Seperti soal ASI. Saya pro ASI, saya menyusui sampai anak saya 3 tahun. Tapi saya nggak pernah mengharuskan orang lain untuk seperti itu juga. Memberi ASI itu PILIHAN apalagi untuk ibu bekerja ya. Pilihan jungkir balik pumping siang malam atau ya kasih susu formula aja demi kewarasan ibu. Buat saya, mending ibu waras yang bahagia mengurus anak dengan susu formula daripada ibu yang stres dan nggak happy karena ngorbanin segalanya demi ASI.
Kalau ngasih ASI bikin kamu bahagia meski nggak tidur, ya go ahead. Tapi kalau jam tidur terganggu karena pumping bikin kamu senggol bacok dan jadi depresi ya nggak usah. Kalau kamu stres karena ASI nggak keluar, ya usahakan dulu lah ke konselor atau minum suplemen. Tapi kalau ke konselor bikin tambah stres, ya udahlah nggak ada yang jamin anak ASI juga akan selamanya sehat dan akan lebih sukses dibanding anak sufor kok. Yakin aja sama pilihan kalian.
Buat saya, segalanya sesederhana itu. Sesederhana tidak menyakiti orang lain atas pilihan yang mereka ambil. We're not in their shoes, who are we to judge?
Pun soal menikah dan punya anak. Menikah, belum menikah, tidak menikah, menikah dan nggak mau punya anak, menikah dengan satu anak, menikah dengan banyak anak. Mau bertahan di pernikahan yang toxic atau cerai aja. Nggak apa-apa banget. Bebas-bebas aja asal ya bertanggung jawab dengan pilihannya dan nggak merugikan orang lain.
(Lebih lengkap soal pilihan menikah pernah saya tulis di sini: Menikah itu Bukan Life Goals)
Tapi ya namanya manusia, emang pasti ada aja kok mempertanyakan keputusan orang lain. Kalau itu terjadi, bahas sama orang terdekat aja, ngobrol sama sahabat atau suami. BUKAN confront langsung ke orangnya. Apalagi kalau nggak seakrab itu sama orangnya. Duh, takut cuma bikin sakit hati.
Intinya plis, jangan jadi bigot. Bigot bukan cuma soal agama. Bigot bisa dari sesederhana bilang “kamu nggak nikah-nikah emang nggak kesepian?" atau "lho punya anak kok cuma satu, kenapa nggak mau nambah lagi?" atau "ih anaknya kok pake dot?" ke orang yang nggak kamu kenal-kenal banget.

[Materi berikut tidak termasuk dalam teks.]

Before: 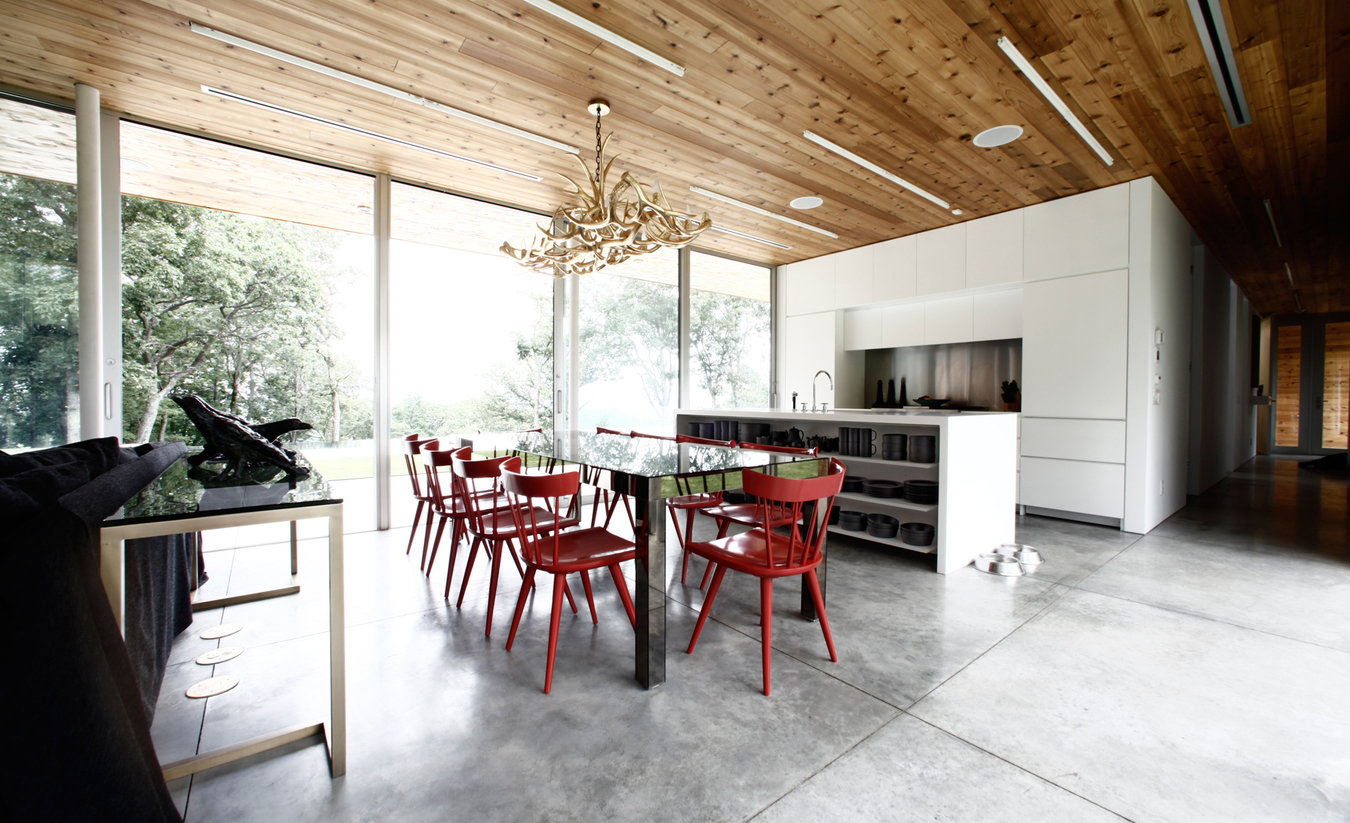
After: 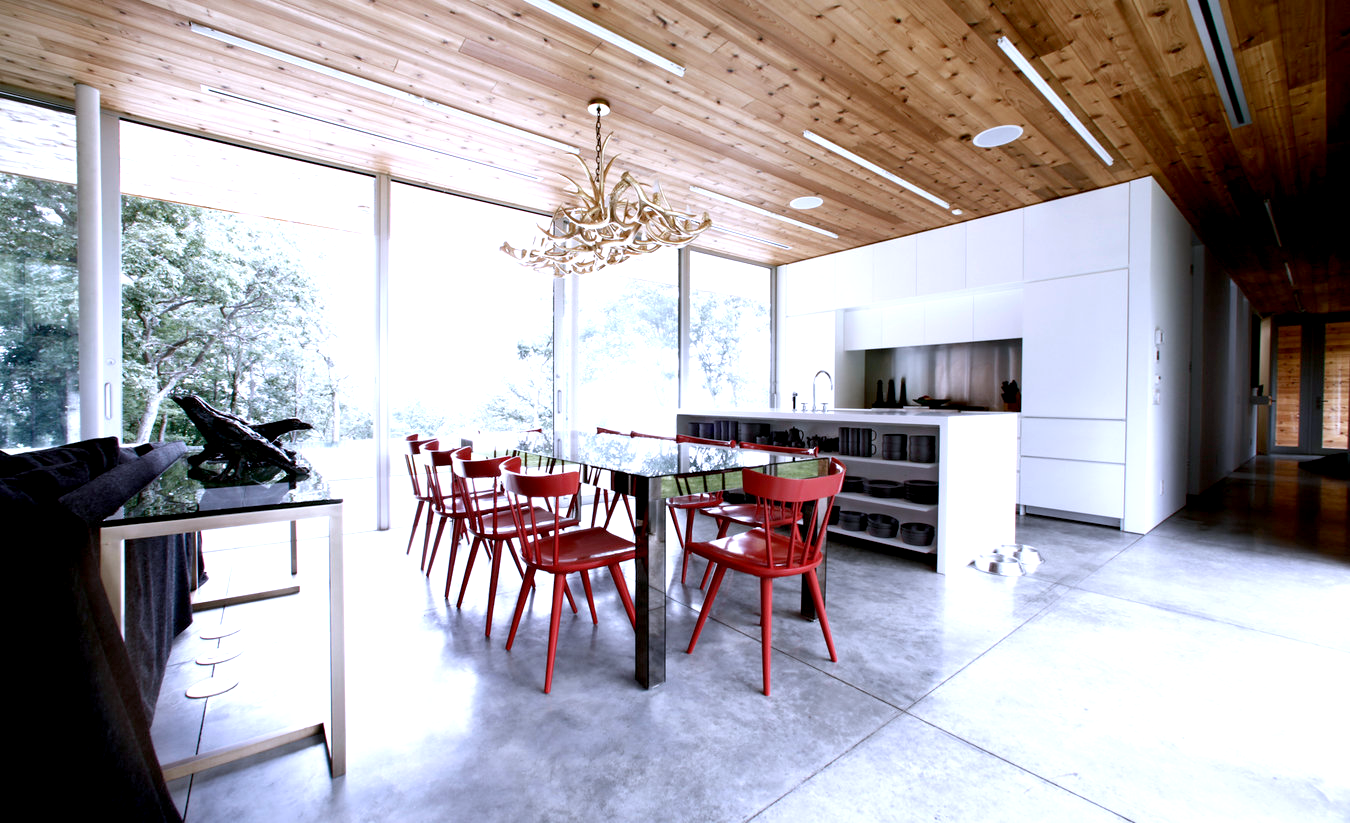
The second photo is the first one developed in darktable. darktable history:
exposure: black level correction 0.004, exposure 0.414 EV, compensate exposure bias true, compensate highlight preservation false
color calibration: illuminant as shot in camera, x 0.376, y 0.393, temperature 4165.14 K
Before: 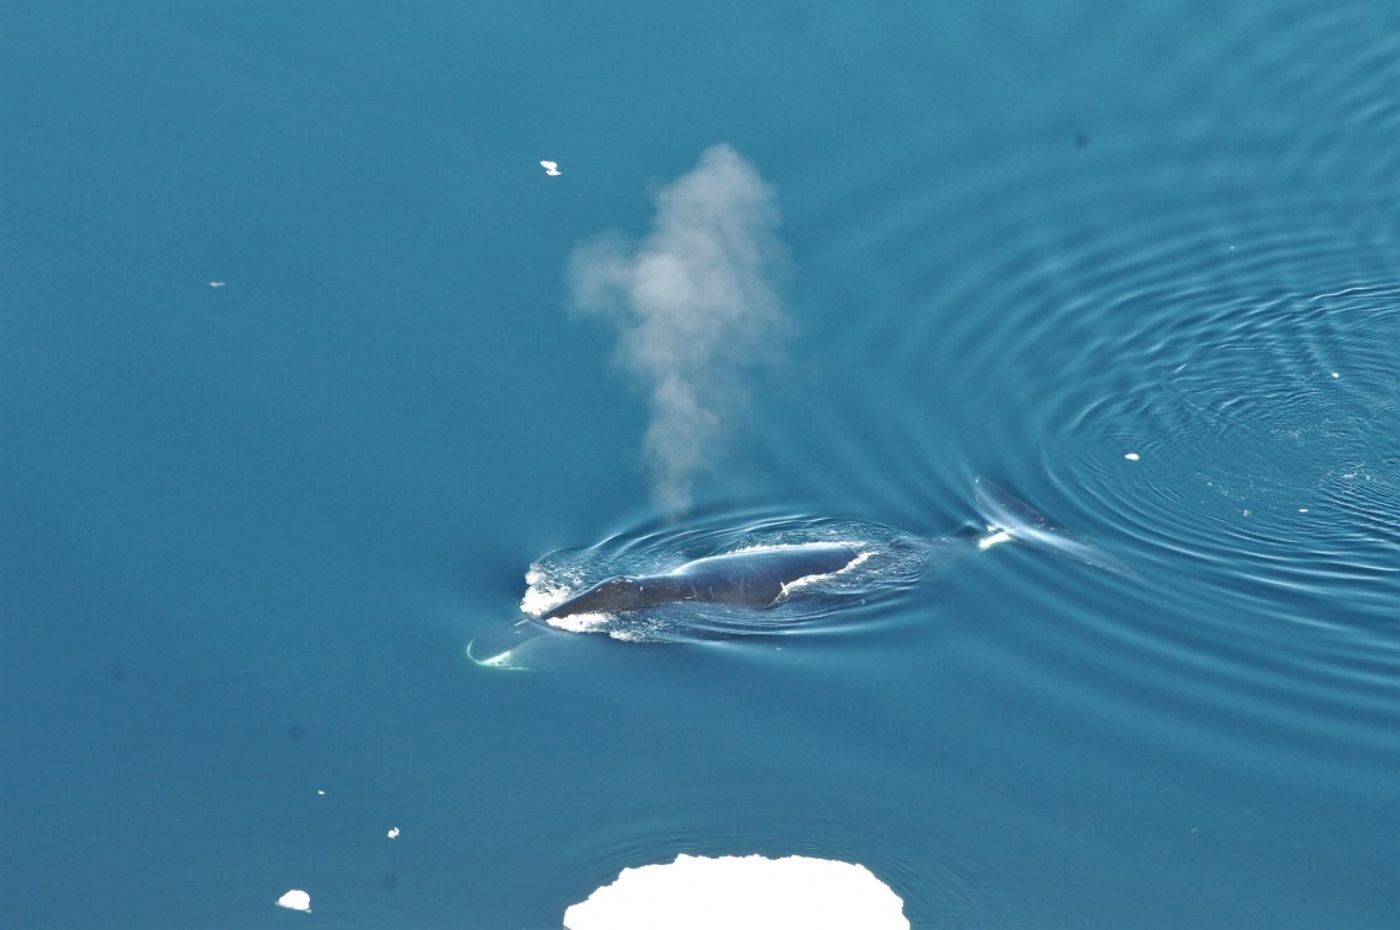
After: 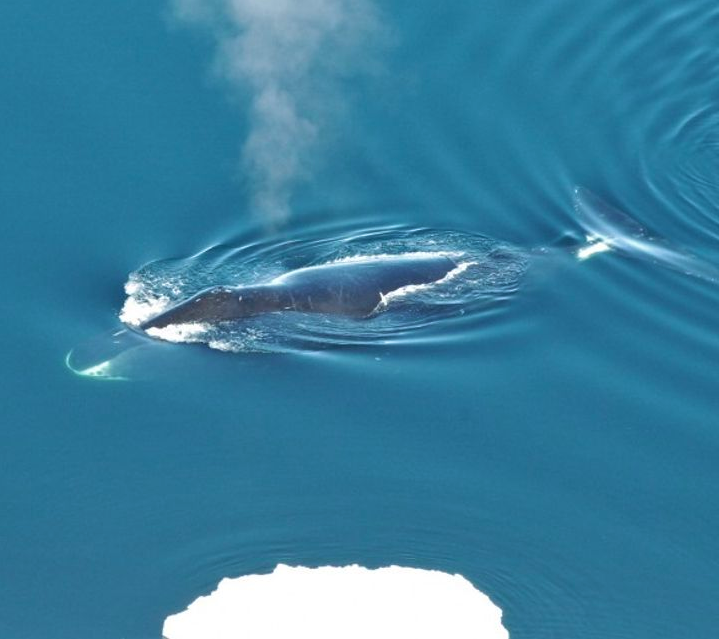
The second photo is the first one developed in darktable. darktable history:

Atau justru kalian memilih untuk jadi bigot? HHHH. Kok nggak boleh jadi bigot? Ya karena kalian nggak menghargai pilihan orang lain.
Jangan menilai hidup orang dari standar moral yang kita punya. Jangan memaksa hidup orang atas apa yang kita percaya. Semua orang kan punya sudut pandang yang beda soal hidup, kenapa harus dipaksa sama?
Semua cerita punya banyak sisi, semua masalah juga punya banyak sudut pandang, hanya karena kita merasa benar, bukan berarti orang lain salah. Hanya karena kita percaya hitam, sisi lain nggak berarti melulu putih. Dunia nggak sesaklek itu.
And for you, don't let the society dictate what you do. Don't let them define you. You have your own life, you are enough.